**Source data:**
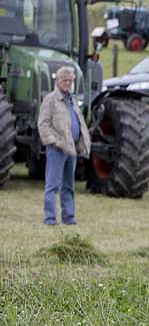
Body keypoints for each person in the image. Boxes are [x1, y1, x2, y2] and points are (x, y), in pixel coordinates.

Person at [37, 66, 90, 225]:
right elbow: (43, 124)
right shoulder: (51, 99)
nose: (67, 83)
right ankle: (50, 218)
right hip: (56, 149)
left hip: (71, 148)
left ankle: (69, 217)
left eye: (70, 80)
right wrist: (54, 142)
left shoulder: (72, 100)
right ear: (57, 81)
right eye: (64, 80)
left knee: (68, 186)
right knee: (53, 185)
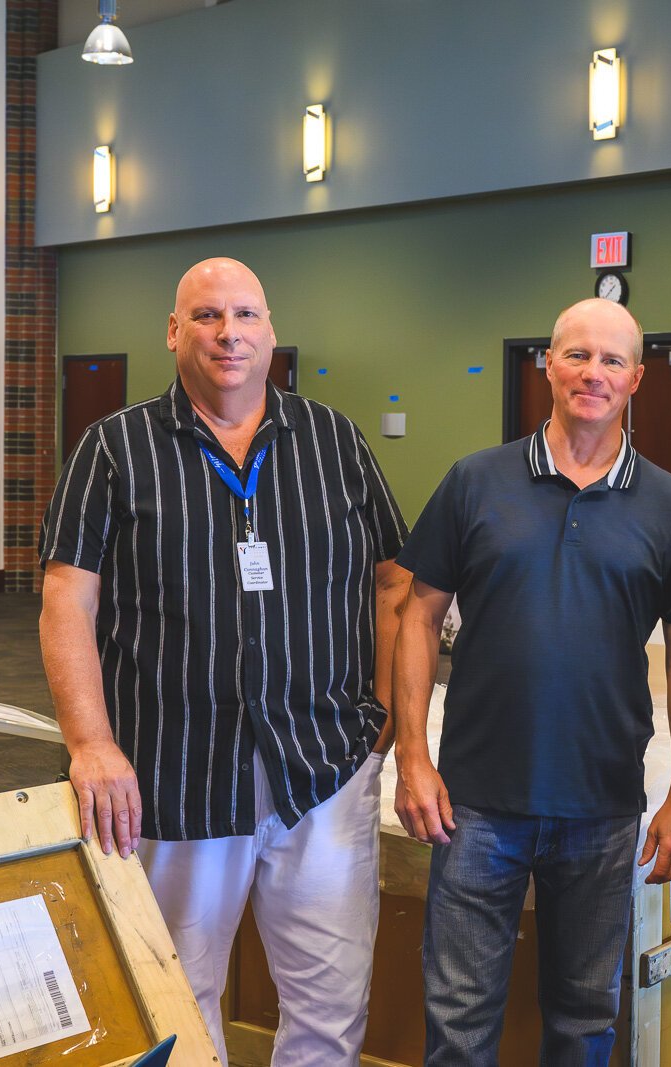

**Required work:** Transcribe nothing but the lines from the one containing "right ankle: (50, 218)" through the final line of the records, exactly as written and without pictures.

**Completed task:**
right ankle: (50, 218)
right hip: (56, 149)
left hip: (71, 148)
left ankle: (69, 217)
left eye: (70, 80)
right wrist: (54, 142)
left shoulder: (72, 100)
right ear: (57, 81)
right eye: (64, 80)
left knee: (68, 186)
right knee: (53, 185)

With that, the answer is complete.